Ironically, I had several teachers contact me outside of school that same day, to say they were shocked at my administrator’s tone. They feel I was being genuine in sharing information that was previously unknown and could potentially affect educators. Several staff member have also approached me saying that they are grateful for this information and are now researching it on their own.
The question being asked in my school now is…Why can’t educators do what they do best? Research, question, inform?? Isn’t it better to question and discuss things, even if we don’t agree on them as to find what is best for the children we have been entrusted with? Should we turn a blind eye, and be lead like sheep off the cliff?
What is wrong with forming an opinion, discussing it, whether we agree with each other or not? Why stifle this?
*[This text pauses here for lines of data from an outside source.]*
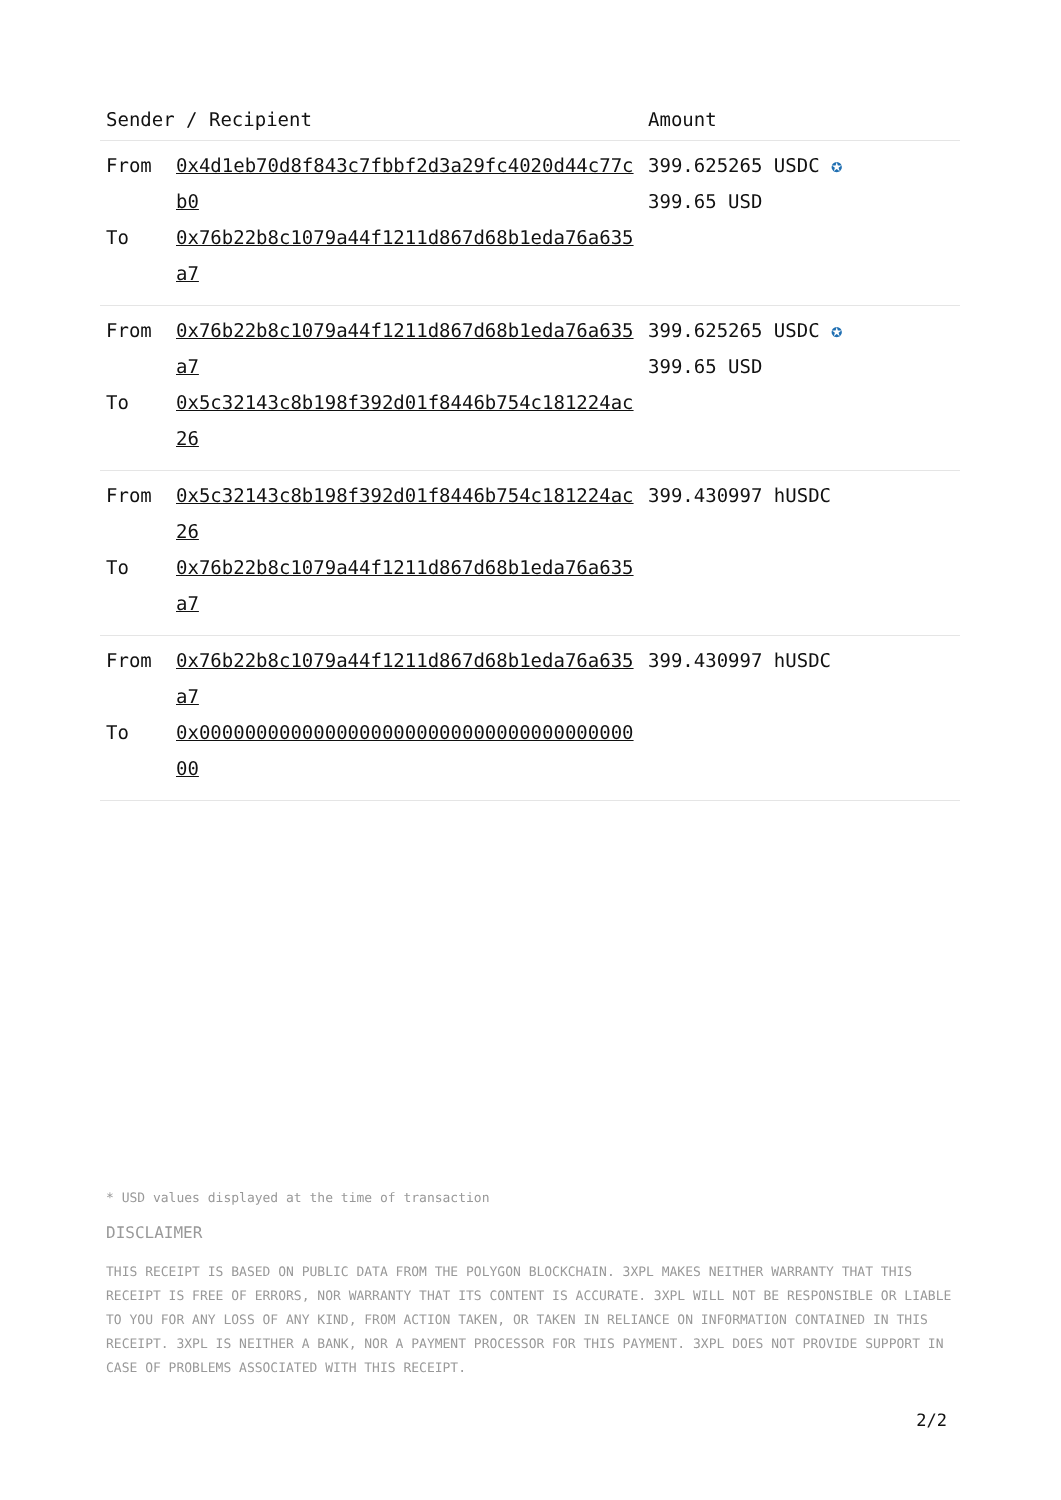| Sender / Recipient | | Amount |
| --- | --- | --- |
| From To | 0x4d1eb70d8f843c7fbbf2d3a29fc4020d44c77cb0 0x76b22b8c1079a44f1211d867d68b1eda76a635a7 | 399.625265 USDC ✪ 399.65 USD |
| From To | 0x76b22b8c1079a44f1211d867d68b1eda76a635a7 0x5c32143c8b198f392d01f8446b754c181224ac26 | 399.625265 USDC ✪ 399.65 USD |
| From To | 0x5c32143c8b198f392d01f8446b754c181224ac26 0x76b22b8c1079a44f1211d867d68b1eda76a635a7 | 399.430997 hUSDC |
| From To | 0x76b22b8c1079a44f1211d867d68b1eda76a635a7 0x0000000000000000000000000000000000000000 | 399.430997 hUSDC |
* USD values displayed at the time of transaction
DISCLAIMER
THIS RECEIPT IS BASED ON PUBLIC DATA FROM THE POLYGON BLOCKCHAIN. 3XPL MAKES NEITHER WARRANTY THAT THIS RECEIPT IS FREE OF ERRORS, NOR WARRANTY THAT ITS CONTENT IS ACCURATE. 3XPL WILL NOT BE RESPONSIBLE OR LIABLE TO YOU FOR ANY LOSS OF ANY KIND, FROM ACTION TAKEN, OR TAKEN IN RELIANCE ON INFORMATION CONTAINED IN THIS RECEIPT. 3XPL IS NEITHER A BANK, NOR A PAYMENT PROCESSOR FOR THIS PAYMENT. 3XPL DOES NOT PROVIDE SUPPORT IN CASE OF PROBLEMS ASSOCIATED WITH THIS RECEIPT.
2/2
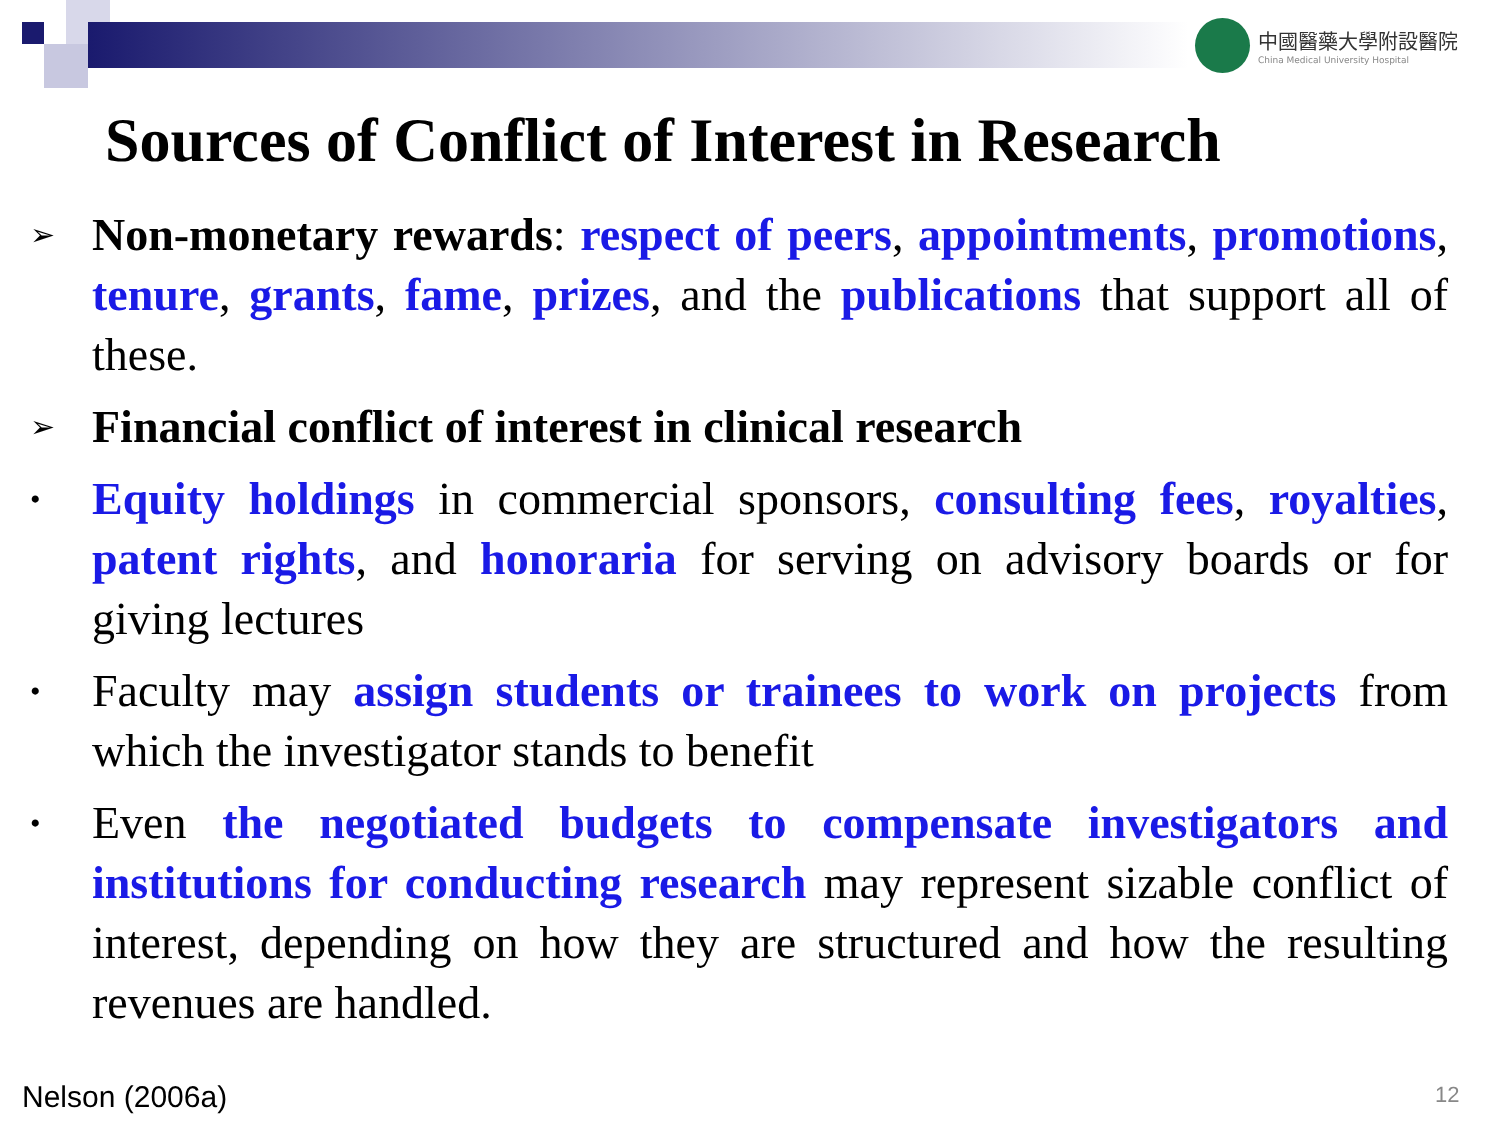中國醫藥大學附設醫院
China Medical University Hospital
Sources of Conflict of Interest in Research
➢
Non-monetary rewards: respect of peers, appointments, promotions, tenure, grants, fame, prizes, and the publications that support all of these.
➢
Financial conflict of interest in clinical research
•
Equity holdings in commercial sponsors, consulting fees, royalties, patent rights, and honoraria for serving on advisory boards or for giving lectures
•
Faculty may assign students or trainees to work on projects from which the investigator stands to benefit
•
Even the negotiated budgets to compensate investigators and institutions for conducting research may represent sizable conflict of interest, depending on how they are structured and how the resulting revenues are handled.
Nelson (2006a) 12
I don’t think he realized that he just gave fuel to what was once a single voice!
At this point my union representatives are looking into this as a form of suppressing free speech. I also have an appointment set up to meet with our district’s superintendent. so that I may better understand the position our district is going to take on this. At this point the staff at my school believe they will be reprimanded if they speak with parents concerning common core for something other than it’s educational use.